Yeah, I don’t wanna talk about that. [laughs]
During the same show, you also performed a very emotional, gutwrenching song called “Grenade.” How did that track come to life?
I was with my friend Benny Blanco [songwriter of hits like Katy Perry’s “I Kissed A Girl” and Ke$ha’s “TiK ToK”] and he was playing me some songs, and he played me this song that had a lyric like [the one in “Grenade”]… he said, this band is not signed, this is a CD that wasn’t released. I said to Benny, I can relate to that so much, I want to take that and make it my own. He was in contact with the dude, and I started writing my version, basically. It’s a heartbreaking, heartbreak song, and I think everyone can relate to that. You’re so in love with this woman and you don’t understand, “ What am I doing wrong? What am I not giving to you? I’ll go as far as putting as putting a bullet in my brain for you, and why can’t I get that kind of love in return?”
“Grenade” (Live at the Bowery Ballroom)
Do you know if “Grenade” will be a single?
I hope so. That’s one of my favorite songs on the album, my personal favorite.
Between Cee-Lo’s “Fuck You” and Travie’s “Billionaire” (the album version of the song has you singing “I wanna be a billionaire so fucking bad”), you’re obviously not afraid of a few F-bombs. Should more pop artists be unafraid to throw around expletives in their songs?
You know what? I try not to use it [too often] because it could get corny. You’re just trying to raise the bar. It’s really just raw emotion and I want people to feel the emotion. I know I said it when I was performing in New York in the “Grenade” song, but that’s not even on the record – that was in the moment. The Cee-Lo song, it was just like, let’s be real. When you’re in love with a girl and you see her with another guy, what do you really wanna say? That’s the thing – we just gotta keep it real and not worry about the radio. Just worry about what we’re trying to say.
Was anyone involved in the production of these tracks on the fence about the racy language?
No. It just has to feel good to us. We have to feel good about it — we’ll worry about the politics of radio and the other stuff later. Our job is to make music, that’s what people signed us for, and that’s what they’re gonna get. Whether we put an F-bomb in there or say something too racy for radio, we’ll figure it out later. If that’s what feels right and natural, that’s what it’s gonna be.
You’re a big fan of Elvis Presley – you even played a Little Elvis impersonator in the 1992 movie Honeymoon in Vegas when you were six-years old! What is it about the King that inspires you?
Just the star that he was, that’s what I dig about Elvis so much. He was just an entity with confidence and swag . I’m a big fan of the young 1950s Elvis when he would just go onstage and control the whole environment. His aura… that goes for Prince and Michael Jackson, James Brown, too — they all have that same “You came to see me, and I’m gonna give you a show”, they all have that factor in their performance.

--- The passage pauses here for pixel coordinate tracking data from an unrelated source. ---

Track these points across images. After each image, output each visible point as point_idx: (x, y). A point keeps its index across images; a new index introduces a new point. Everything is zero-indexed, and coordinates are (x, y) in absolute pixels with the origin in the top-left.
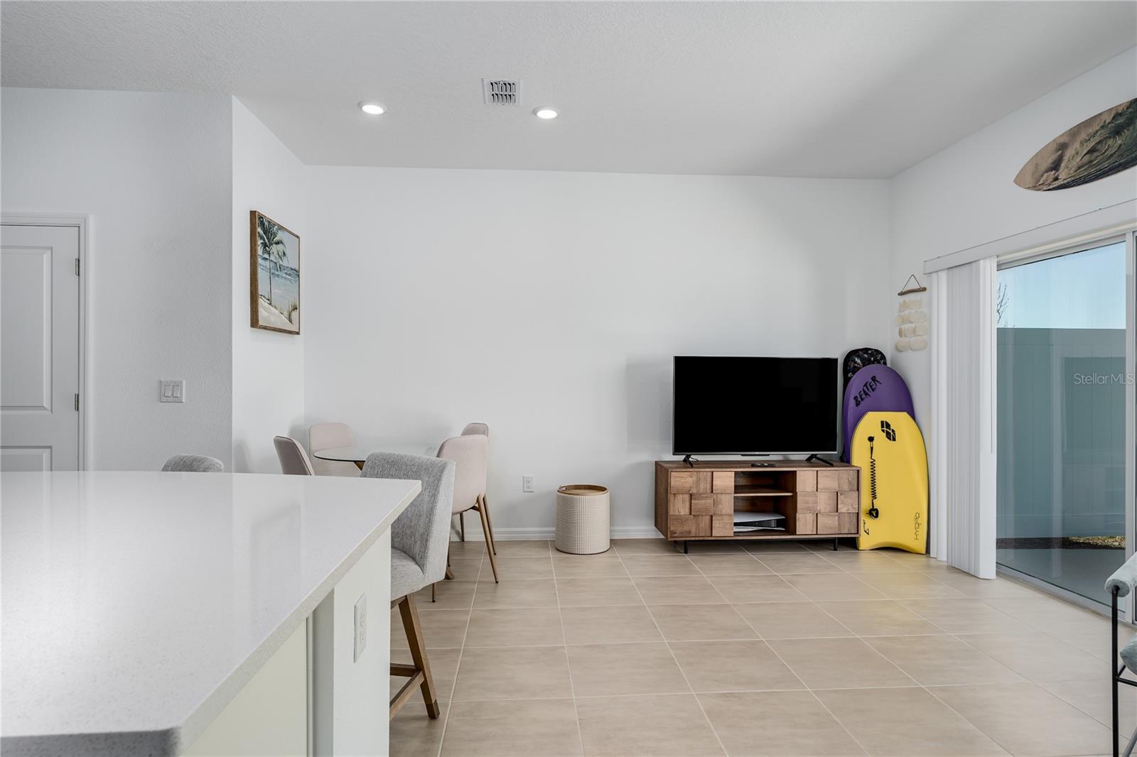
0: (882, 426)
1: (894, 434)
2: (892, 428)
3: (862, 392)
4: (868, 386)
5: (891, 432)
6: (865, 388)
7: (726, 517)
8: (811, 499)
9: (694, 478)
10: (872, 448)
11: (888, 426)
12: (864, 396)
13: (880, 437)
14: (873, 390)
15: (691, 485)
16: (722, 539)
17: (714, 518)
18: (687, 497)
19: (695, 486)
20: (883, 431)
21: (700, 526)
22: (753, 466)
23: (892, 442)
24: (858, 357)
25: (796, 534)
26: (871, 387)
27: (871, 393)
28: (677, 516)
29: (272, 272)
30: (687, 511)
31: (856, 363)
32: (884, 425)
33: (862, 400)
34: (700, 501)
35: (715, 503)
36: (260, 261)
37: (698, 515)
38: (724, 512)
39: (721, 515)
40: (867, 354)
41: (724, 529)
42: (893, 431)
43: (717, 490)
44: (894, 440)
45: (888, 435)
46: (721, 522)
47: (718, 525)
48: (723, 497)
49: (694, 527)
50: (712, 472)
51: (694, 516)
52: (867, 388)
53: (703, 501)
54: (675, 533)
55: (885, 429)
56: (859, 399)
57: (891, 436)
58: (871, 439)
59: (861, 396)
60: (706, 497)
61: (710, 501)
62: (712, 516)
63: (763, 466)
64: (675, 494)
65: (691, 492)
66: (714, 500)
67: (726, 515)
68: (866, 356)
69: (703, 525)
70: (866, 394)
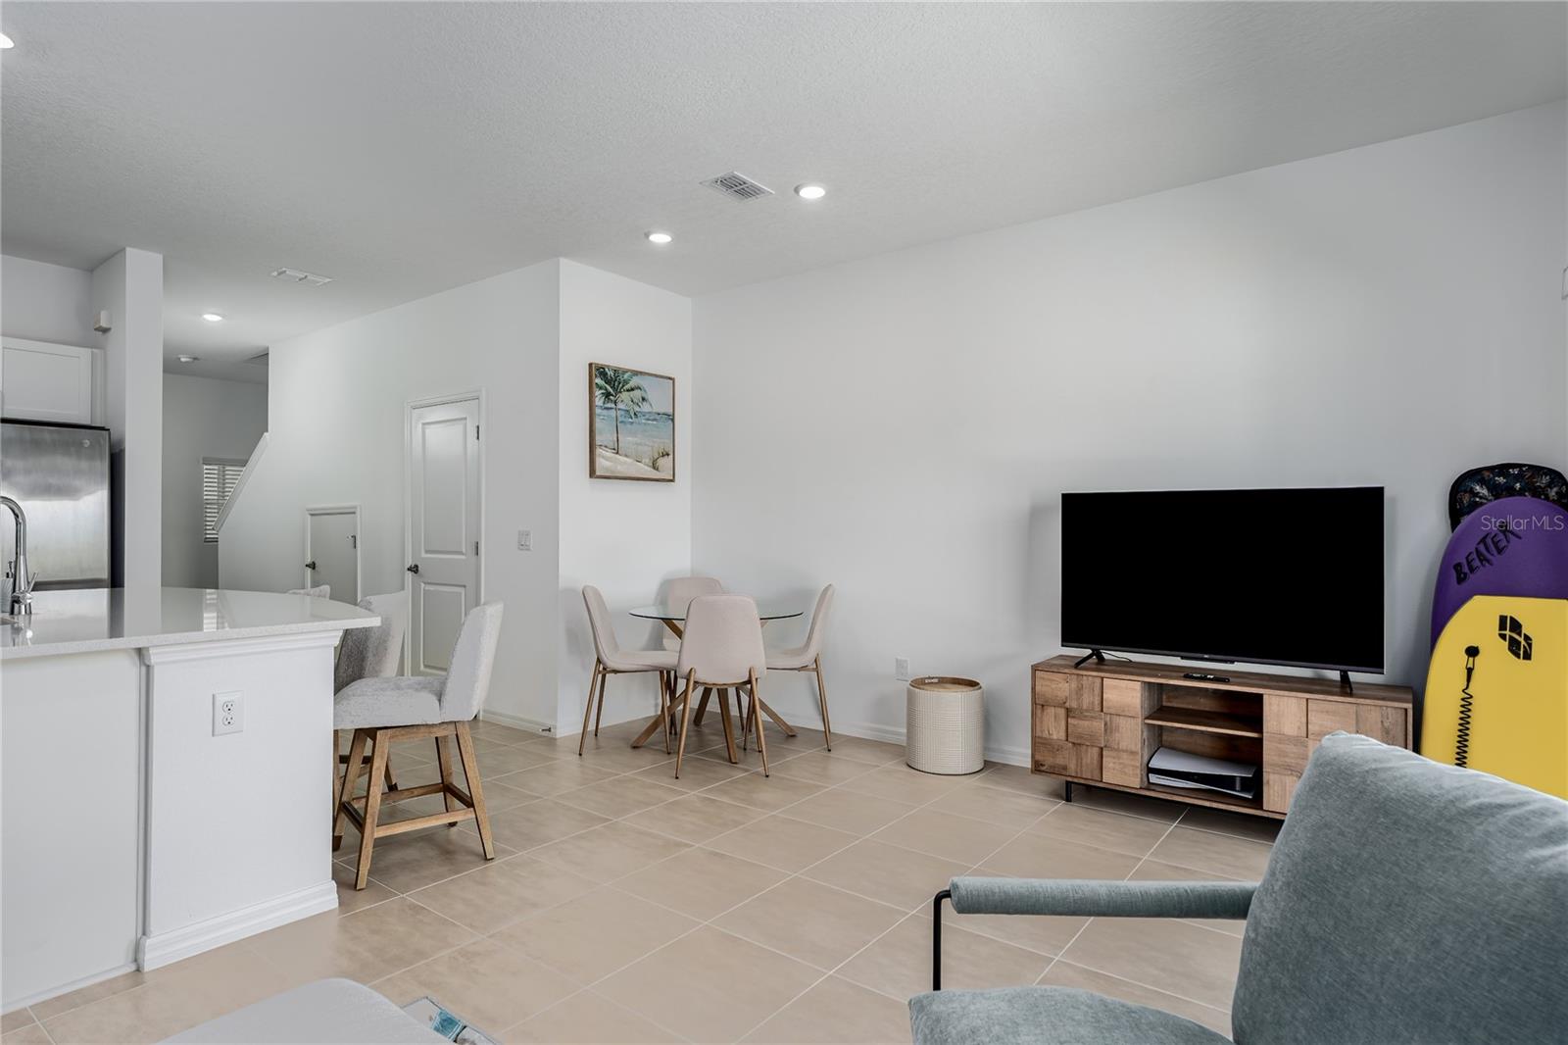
0: (1502, 626)
1: (1530, 645)
2: (1524, 631)
3: (1474, 556)
4: (1489, 541)
5: (1521, 640)
6: (1482, 548)
7: (1125, 756)
8: (1291, 749)
9: (1074, 685)
10: (1470, 671)
11: (1516, 626)
12: (1477, 563)
13: (1495, 649)
14: (1500, 551)
15: (1068, 694)
16: (1122, 789)
17: (1104, 753)
18: (1062, 712)
19: (1074, 696)
20: (1503, 637)
21: (1084, 761)
22: (1188, 677)
23: (1521, 661)
24: (1483, 482)
25: (1261, 808)
26: (1496, 544)
27: (1496, 559)
28: (1045, 739)
29: (620, 419)
30: (1062, 735)
31: (1477, 495)
32: (1510, 627)
33: (1472, 570)
34: (1081, 722)
35: (1108, 729)
36: (598, 411)
37: (1079, 744)
38: (1123, 745)
39: (1118, 750)
40: (1506, 475)
41: (1123, 773)
42: (1527, 638)
43: (1109, 708)
44: (1527, 656)
45: (1514, 648)
46: (1115, 760)
47: (1111, 765)
48: (1122, 722)
49: (1074, 761)
50: (1102, 678)
51: (1074, 743)
52: (1485, 545)
53: (1086, 723)
54: (1042, 765)
55: (1507, 632)
56: (1466, 569)
57: (1519, 646)
58: (1472, 652)
59: (1469, 563)
60: (1092, 717)
61: (1098, 726)
62: (1102, 749)
63: (1204, 679)
64: (1043, 706)
65: (1067, 705)
66: (1106, 724)
67: (1126, 751)
68: (1501, 480)
69: (1089, 761)
70: (1483, 559)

Who would you love to write a track for?
I really like Vampire Weekend, I’d love to get in the studio with them. Would love to get in the studio with Jack White… Kanye and Gucci Man and Soulja Boy! That’s what keeps us on our toes and having fun. One day we’ll be in the studio with Cee-Lo, the next day it’s Mike Posner. It’s all over the place.
Who are some of your favorite songwriters?
[Elvis songwriters] Lieber and Stoller, Smokey Robinson, Billy Joel, Elton John, The Beatles, John Legend, McCartney. The classics! I look up to the guys who did it the best! That’s a good question, no one ever asked me that!
Do you have any other producers working on Doo-Wops?
It’s just me! And the Smeezingtons. Everything that’s been on the radio, that’s how it’s been.
You’ve worked with so many artists over the years. What kind of advice have you received from them?
I learned from every single one of them… Cee-Lo proved without trying to teach me that basically you gotta do what you want for you to keep your sanity. You gotta say what you want to say, dress how you want… individuality. You want people to want to know you and know what you’re about and like you because of those things. And the things you’re saying in your lyrics, that has to come from your soul.